How does one do a Type-III SS ANOVA in R with contrast codes?

Question

Please provide R code which allows one to conduct a between-subjects ANOVA with -3, -1, 1, 3 contrasts. I understand there is a debate regarding the appropriate Sum of Squares (SS) type for such an analysis. However, as the default type of SS used in SAS and SPSS (Type III) is considered the standard in my area. Thus I would like the results of this analysis to match perfectly what is generated by those statistics programs.

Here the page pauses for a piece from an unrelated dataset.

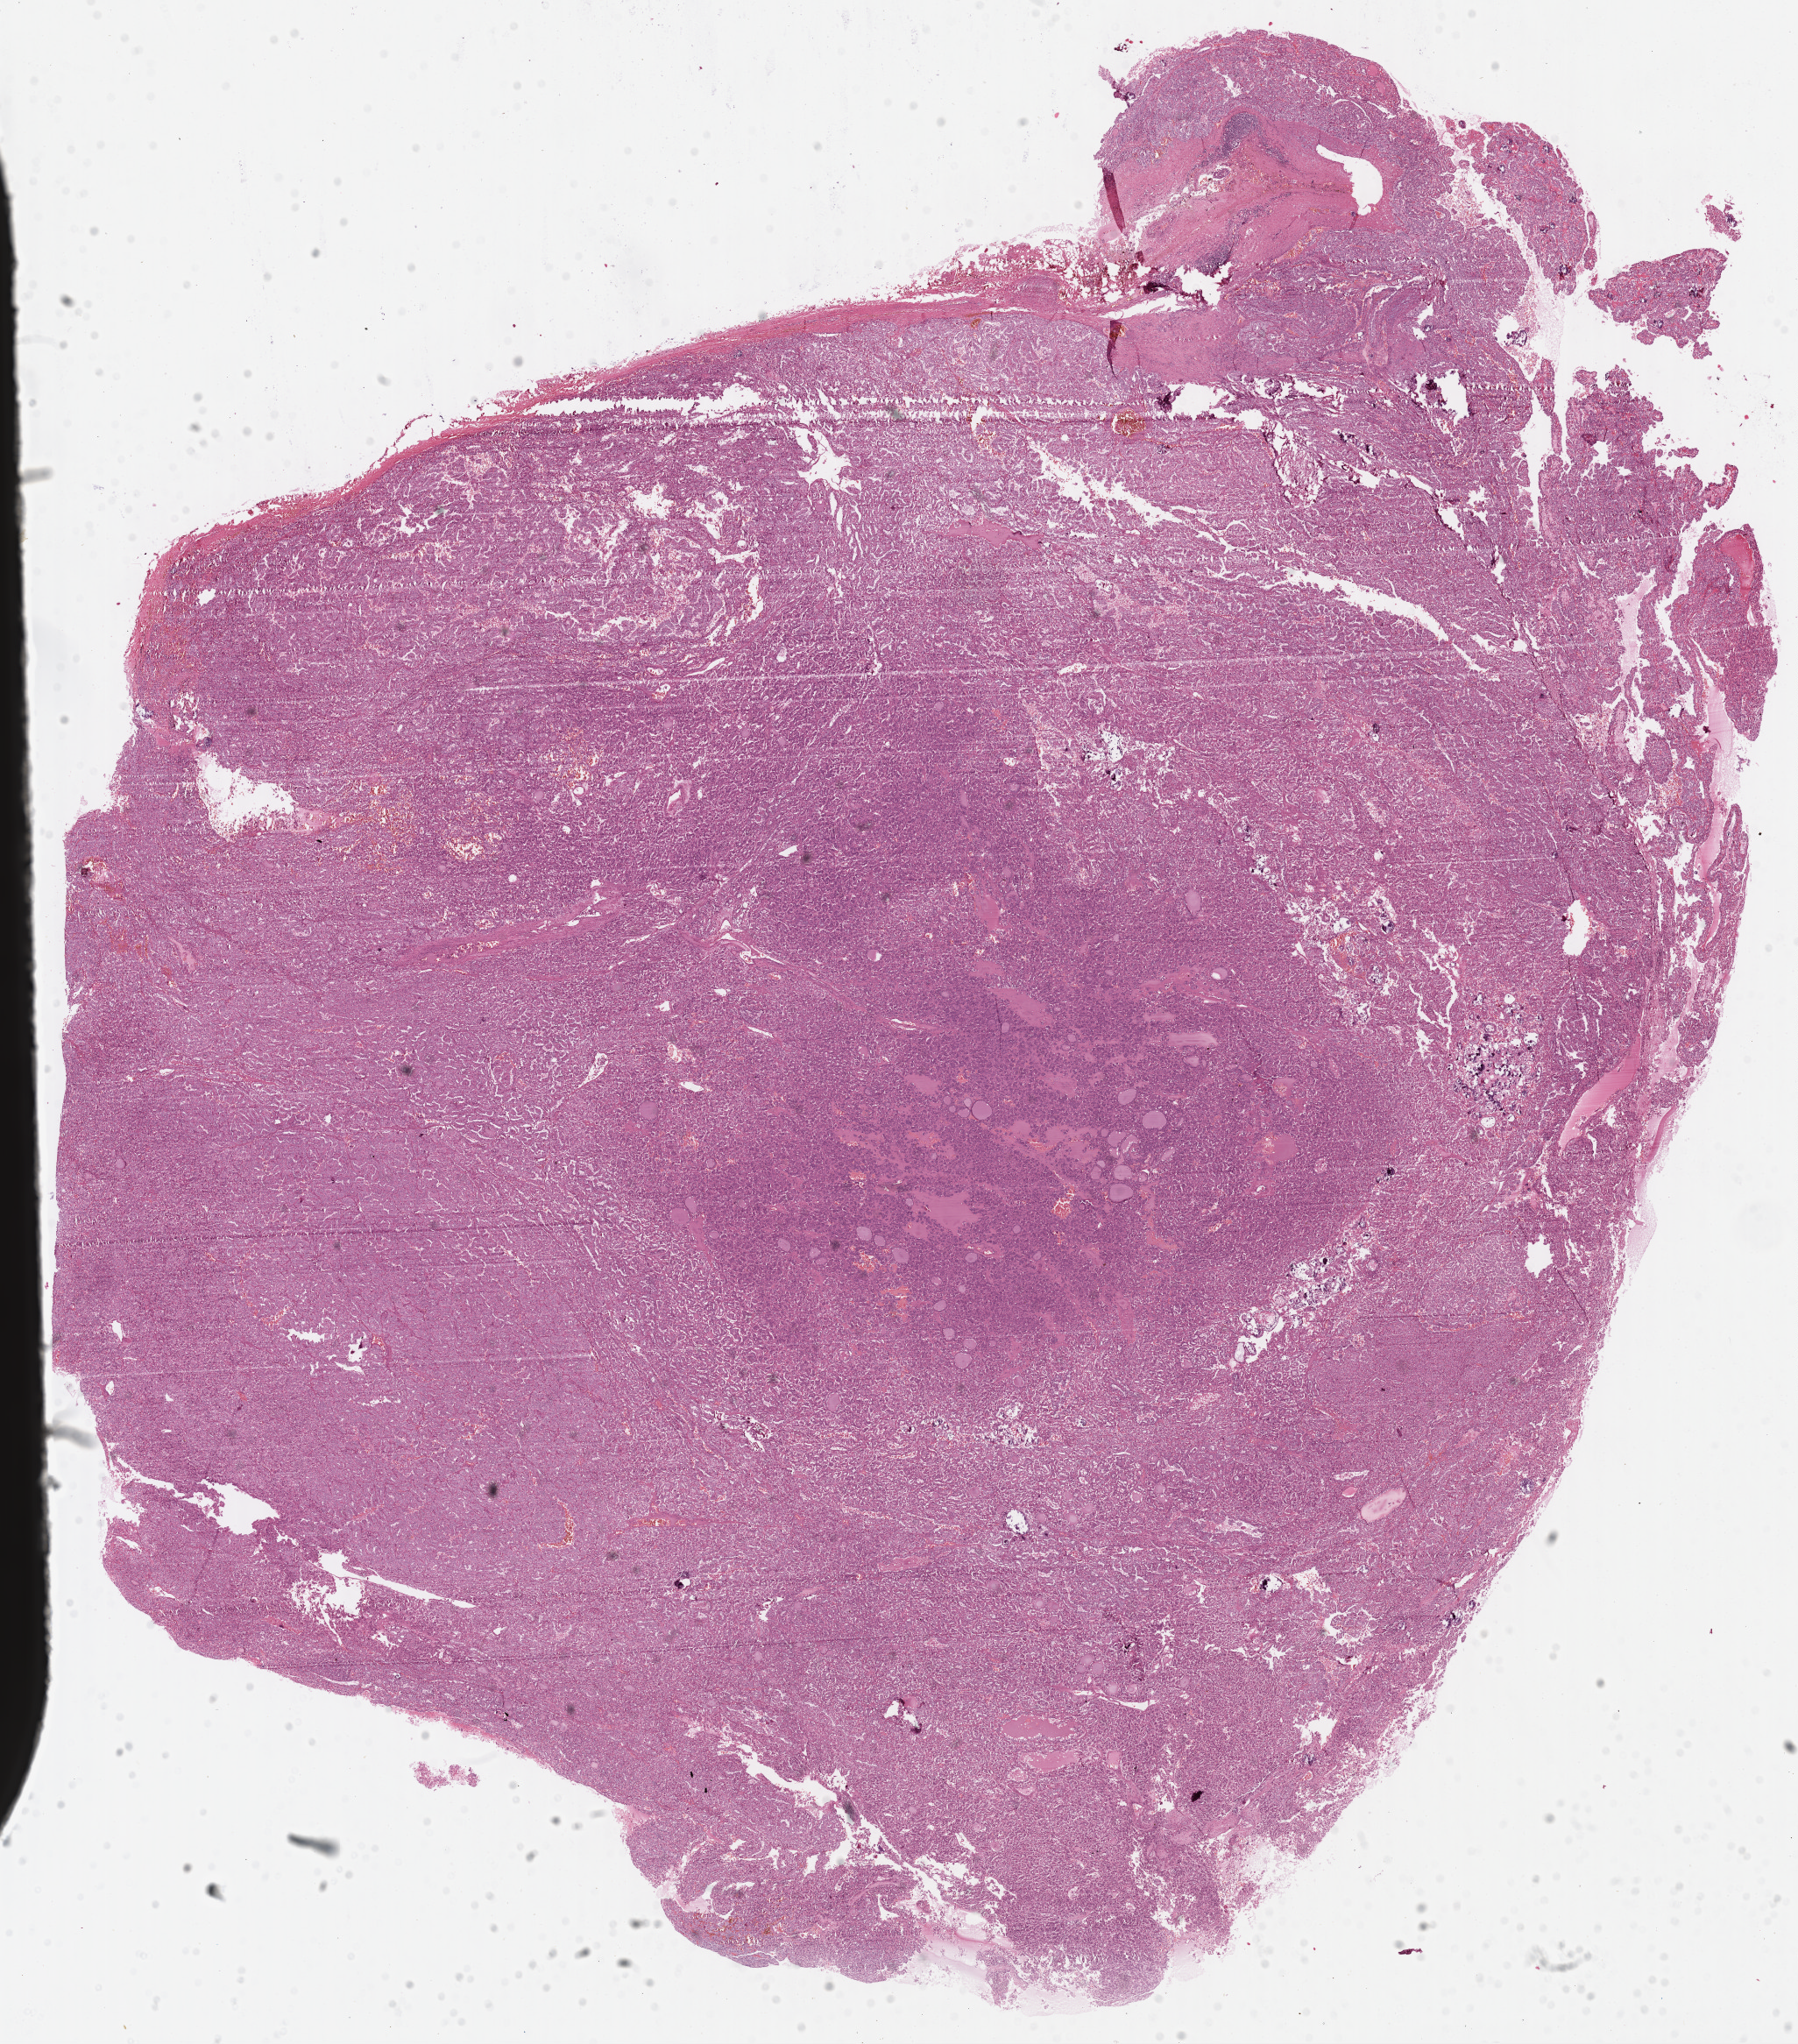
Digitized H&E-stained tissue section (whole slide) — low-resolution overview of the scanned area, about 16.2 x 18.4 mm (from a 40x scan). Formalin-fixed paraffin-embedded (FFPE) diagnostic section. Sample: primary tumour, thyroid. Female patient; age at initial diagnosis 30 years.
• histologic diagnosis: Papillary adenocarcinoma, NOS (thyroid gland)
• AJCC pathologic stage: I
• lymph nodes positive (case pathology): 2 of 2 examined
• TNM: T3 N1 M0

To be accepted an answer must directly call aov(), but other answers may be voted up (espeically if they are easy to understand/use).

sample.data <- data.frame(IV=rep(1:4,each=20),DV=rep(c(-3,-3,1,3),each=20)+rnorm(80))

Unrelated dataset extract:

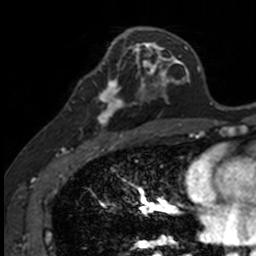
Breast MRI, one axial slice; position 71 of 160 along the scan axis; cropped to one breast; dynamic contrast-enhanced series, time point 2 of 7 at this slice position (early post-contrast); 3 T; TE 1.7 ms, TR 4 ms; 1 mm slice thickness; 256 × 256 image matrix, field of view 171 × 171 mm. Female patient.
Structures marked on this image (semi-automatically segmented with operator editing):
- enhancing-tissue mask used for the functional tumour volume (all voxels passing the contrast-enhancement thresholds inside the analysis volume; usually the tumour): box from (x=86, y=71) to (x=141, y=135) px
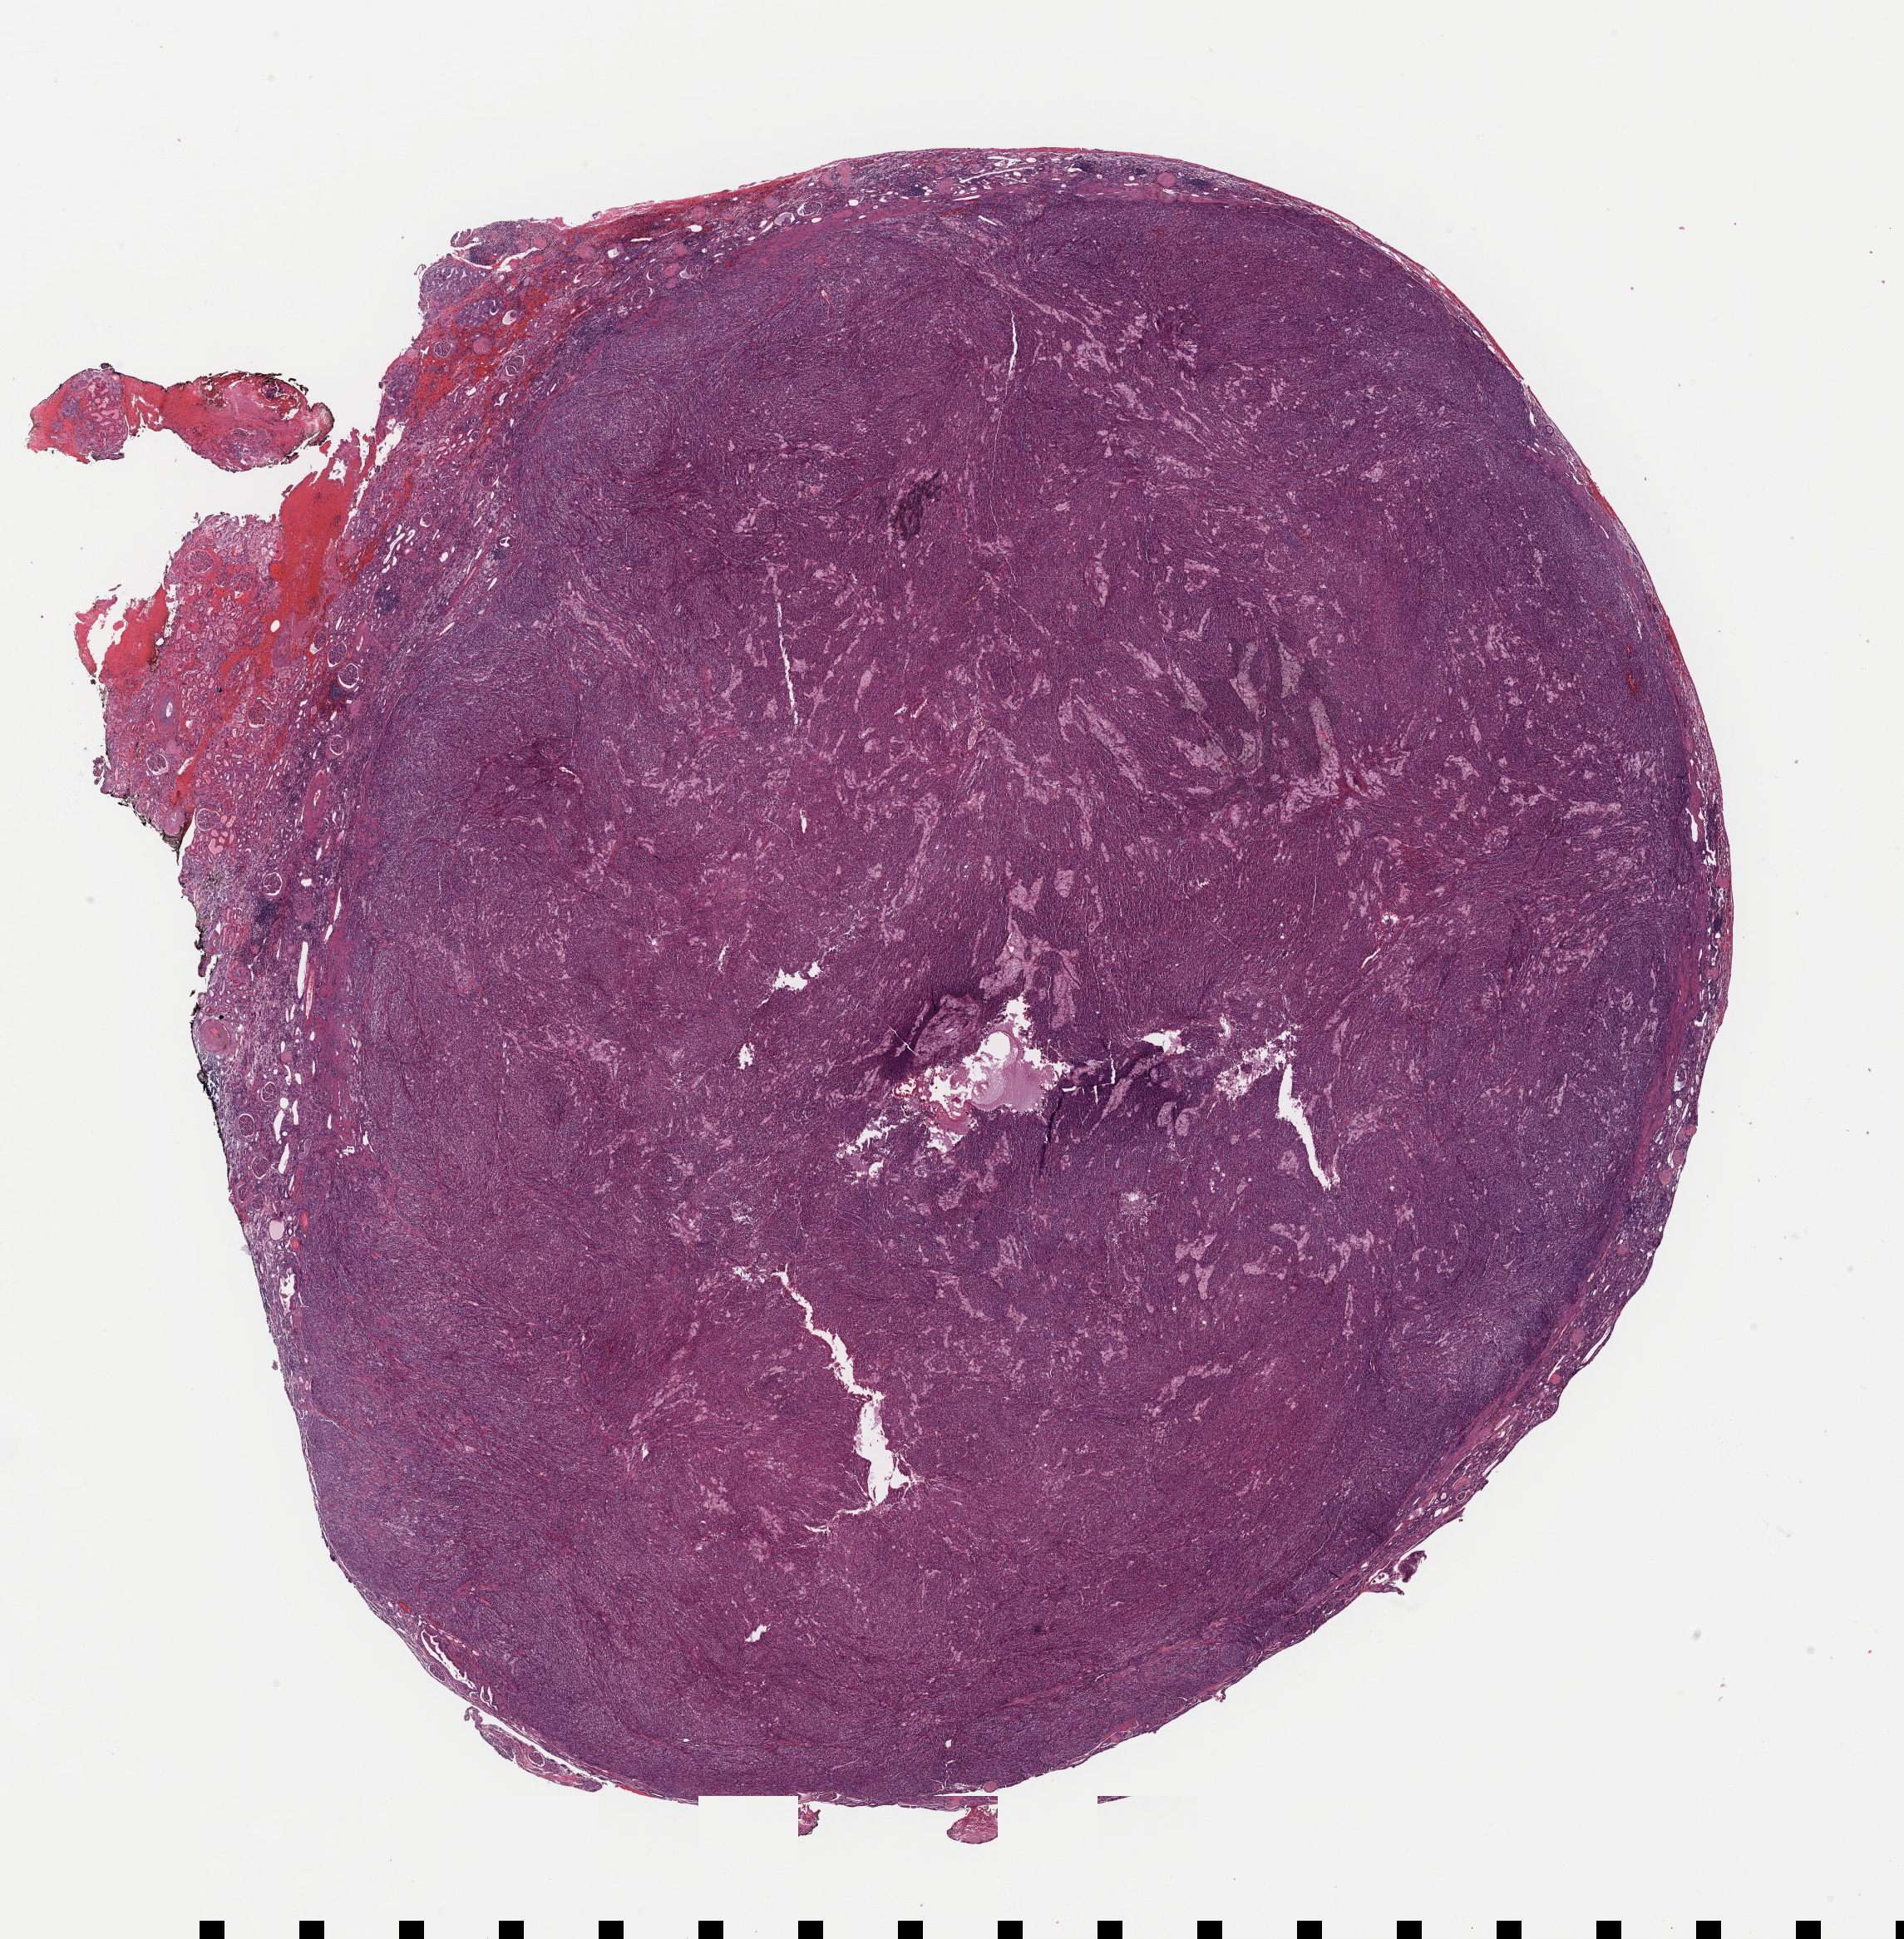
H&E-stained whole-slide image — whole scanned area (about 18.1 x 18.4 mm, slide scanned at 40x) shown as a low-resolution overview; formalin-fixed paraffin-embedded (FFPE) diagnostic section; kidney, primary tumour sample. Patient: female, age at initial diagnosis 60 years.
AJCC pathologic stage: I (7th edition). Pathologic diagnosis: Papillary adenocarcinoma, NOS.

Edit: Please note, the contrast I am requesting is not a simple linear or polynomial contrast but is a contrast derived by a theoretical prediction, i.e. the type of contrasts discussed by Rosenthal and Rosnow.

Answer 1

Type III sum of squares for ANOVA are readily available through the Anova() function from the car package.

Contrast coding can be done in several ways, using C(), the contr.* family (as indicated by @nico), or directly the contrasts() function/argument. This is detailed in §6.2 (pp. 144-151) of Modern Applied Statistics with S (Springer, 2002, 4th ed.). Note that aov() is just a wrapper function for the lm() function. It is interesting when one wants to control the error term of the model (like in a within-subject design), but otherwise they both yield the same results (and whatever the way you fit your model, you still can output ANOVA or LM-like summaries with summary.aov or summary.lm).

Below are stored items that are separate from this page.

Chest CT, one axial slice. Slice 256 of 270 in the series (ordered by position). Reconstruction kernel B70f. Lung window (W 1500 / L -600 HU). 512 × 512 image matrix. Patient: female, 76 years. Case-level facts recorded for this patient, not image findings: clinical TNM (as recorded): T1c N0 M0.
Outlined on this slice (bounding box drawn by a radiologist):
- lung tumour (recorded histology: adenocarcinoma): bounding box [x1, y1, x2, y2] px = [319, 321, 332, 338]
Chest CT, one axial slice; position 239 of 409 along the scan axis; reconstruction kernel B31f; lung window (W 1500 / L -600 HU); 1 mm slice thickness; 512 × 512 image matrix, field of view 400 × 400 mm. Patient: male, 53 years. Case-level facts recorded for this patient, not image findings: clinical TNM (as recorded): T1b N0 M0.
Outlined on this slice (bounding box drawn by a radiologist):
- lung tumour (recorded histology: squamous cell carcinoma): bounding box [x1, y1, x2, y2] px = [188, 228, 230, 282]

I don't have SPSS to compare the two outputs, but something like

> library(car)
> sample.data <- data.frame(IV=factor(rep(1:4,each=20)),
                            DV=rep(c(-3,-3,1,3),each=20)+rnorm(80))
> Anova(lm1 <- lm(DV ~ IV, data=sample.data, 
                  contrasts=list(IV=contr.poly)), type="III")
Anova Table (Type III tests)

Response: DV
            Sum Sq Df F value    Pr(>F)    
(Intercept)  18.08  1  21.815  1.27e-05 ***
IV          567.05  3 228.046 < 2.2e-16 ***
Residuals    62.99 76                      
---
Signif. codes:  0 ‘***’ 0.001 ‘**’ 0.01 ‘*’ 0.05 ‘.’ 0.1 ‘ ’ 1 

is worth to try in first instance.

About factor coding in R vs. SAS: R considers the baseline or reference level as the first level in lexicographic order, whereas SAS considers the last one. So, to get comparable results, either you have to use contr.SAS() or to relevel() your R factor.

Answer 2

You may want to have a look at this blog post:

Obtaining the same ANOVA results in R as in SPSS - the difficulties with Type II and Type III sums of squares

(Spoiler: add options(contrasts=c("contr.sum", "contr.poly")) at the beginning of your script)

Answer 3

Try the Anova command in the car library. Use the type="III" argument, as it defaults to type II. For example:

library(car)
mod <- lm(conformity ~ fcategory*partner.status, data=Moore, contrasts=list(fcategory=contr.sum, partner.status=contr.sum))
Anova(mod, type="III")

Answer 4

When you are doing contrasts, you are doing a specific, stated linear combination of cell means within the context of the appropriate error term. As such, the concept of "Type of SS" is not meaningful with contrasts. Each contrast is essentially the first effect using a Type I SS. "Type of SS" has to do with what is partialled out or accounted for by the other terms. For contrasts, nothing is partialled out or accounted for. The contrast stands by itself.